Dataset importers

Dataset importers can be used in datasets sections of the training config.

Example:

  train:
    - opus_ada83/v1
    - mtdata_newstest2014_ruen
Data source Prefix Name examples Type Comments
MTData mtdata newstest2017_ruen corpus Supports many datasets. Run mtdata list -l ru-en to see datasets for a specific language pair.
OPUS opus ParaCrawl/v7.1 corpus Many open source datasets. Go to the website, choose a language pair, check links under Moses column to see what names and version is used in a link.
SacreBLEU sacrebleu wmt20 corpus Official evaluation datasets available in SacreBLEU tool. Recommended to use in datasets:test config section. Look up supported datasets and language pairs in sacrebleu.dataset python module.
Flores flores dev, devtest corpus Evaluation dataset from Facebook that supports 100 languages.
Custom parallel url https://storage.googleapis.com/releng-translations-dev/data/en-ru/pytest-dataset.[LANG].zst corpus A custom zst compressed parallel dataset, for instance uploaded to GCS. The language pairs should be split into two files. the [LANG] will be replaced with the to and from language codes.
Paracrawl paracrawl-mono paracrawl8 mono Datasets that are crawled from the web. Only mono datasets are used in this importer. Parallel corpus is available using opus importer.
News crawl news-crawl news.2019 mono Some news monolingual datasets from WMT21
Common crawl commoncrawl wmt16 mono Huge web crawl datasets. The links are posted on WMT21
Custom mono url https://storage.googleapis.com/releng-translations-dev/data/en-ru/pytest-dataset.ru.zst mono A custom zst compressed monolingual dataset, for instance uploaded to GCS.
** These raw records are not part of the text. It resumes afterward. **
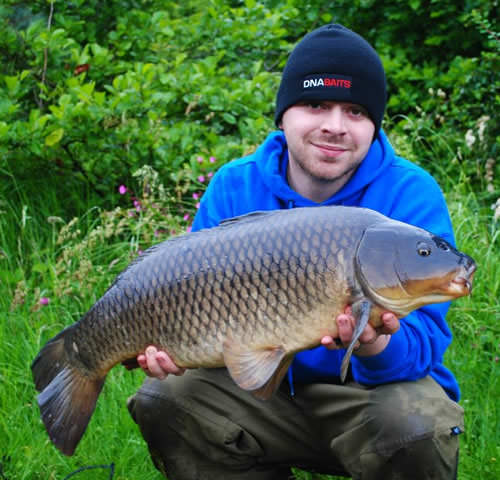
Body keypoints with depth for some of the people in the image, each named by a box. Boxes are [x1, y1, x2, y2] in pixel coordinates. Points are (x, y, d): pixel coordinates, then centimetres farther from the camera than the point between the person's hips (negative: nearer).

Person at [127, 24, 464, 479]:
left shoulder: (411, 195, -15)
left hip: (373, 387, -3)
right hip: (268, 389, 4)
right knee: (164, 400, -16)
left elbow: (424, 337, -22)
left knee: (413, 423, -35)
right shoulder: (233, 189, -4)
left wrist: (378, 347, -46)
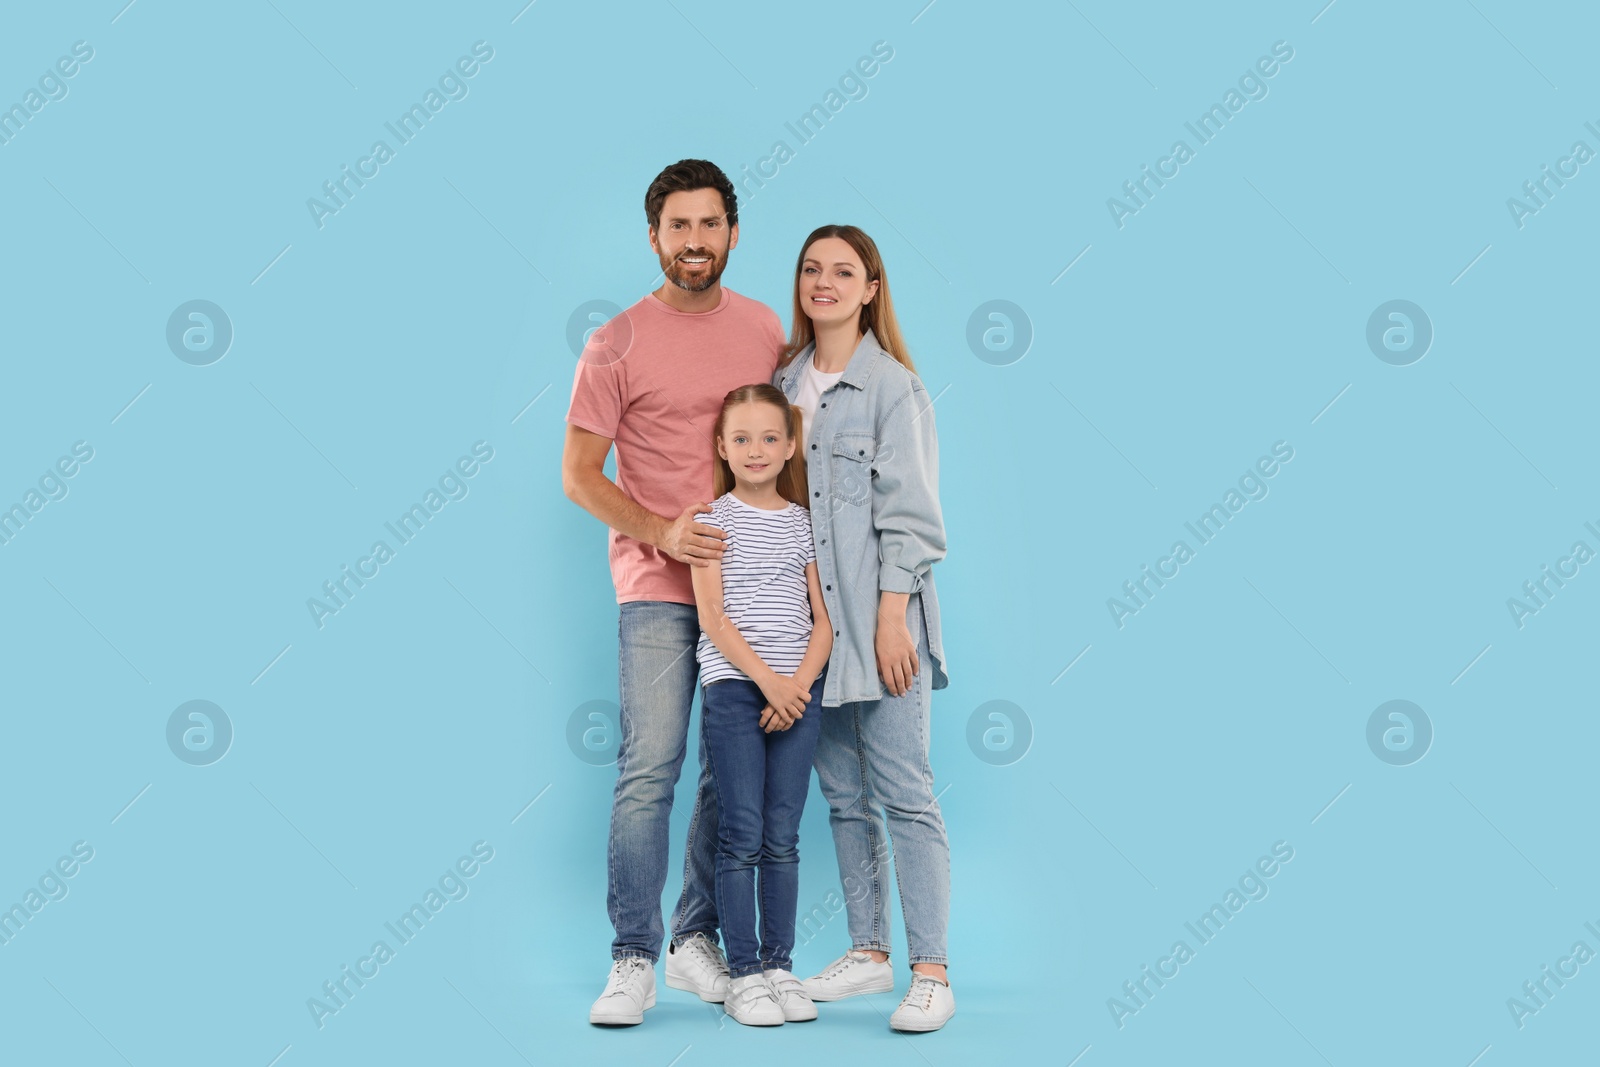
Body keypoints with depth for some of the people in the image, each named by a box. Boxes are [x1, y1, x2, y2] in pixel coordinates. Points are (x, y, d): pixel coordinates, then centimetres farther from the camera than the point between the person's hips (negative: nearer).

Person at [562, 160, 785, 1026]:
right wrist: (661, 533, -17)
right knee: (648, 771, -8)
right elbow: (578, 474, -3)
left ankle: (698, 937, 21)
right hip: (657, 590, -4)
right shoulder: (618, 345, -3)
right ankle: (633, 961, 1)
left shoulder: (766, 329, 9)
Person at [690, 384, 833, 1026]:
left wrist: (800, 684, -9)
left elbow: (824, 618, 7)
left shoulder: (804, 522, 11)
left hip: (799, 690, 3)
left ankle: (778, 966, 14)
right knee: (742, 835, -3)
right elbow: (712, 617, -5)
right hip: (733, 685, -3)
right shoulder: (714, 517, 2)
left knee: (783, 836, 6)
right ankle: (743, 974, 3)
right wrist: (766, 680, -14)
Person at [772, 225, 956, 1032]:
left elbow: (907, 512, -9)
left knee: (902, 790, -6)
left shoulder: (892, 385, -6)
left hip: (879, 613, -6)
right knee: (842, 793, 12)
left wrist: (891, 618, -15)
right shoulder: (785, 380, 12)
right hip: (811, 614, 6)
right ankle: (867, 951, 22)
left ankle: (930, 972, 0)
You can also use find-corpus tool to find all datasets for an importer and get them formatted to use in config.

Set up a local poetry environment.

task find-corpus -- en ru

Make sure to check licenses of the datasets before using them.

Adding a new importer

Just add a shell script to corpus or mono which is named as <prefix>.sh and accepts the same parameters as the other scripts from the same folder.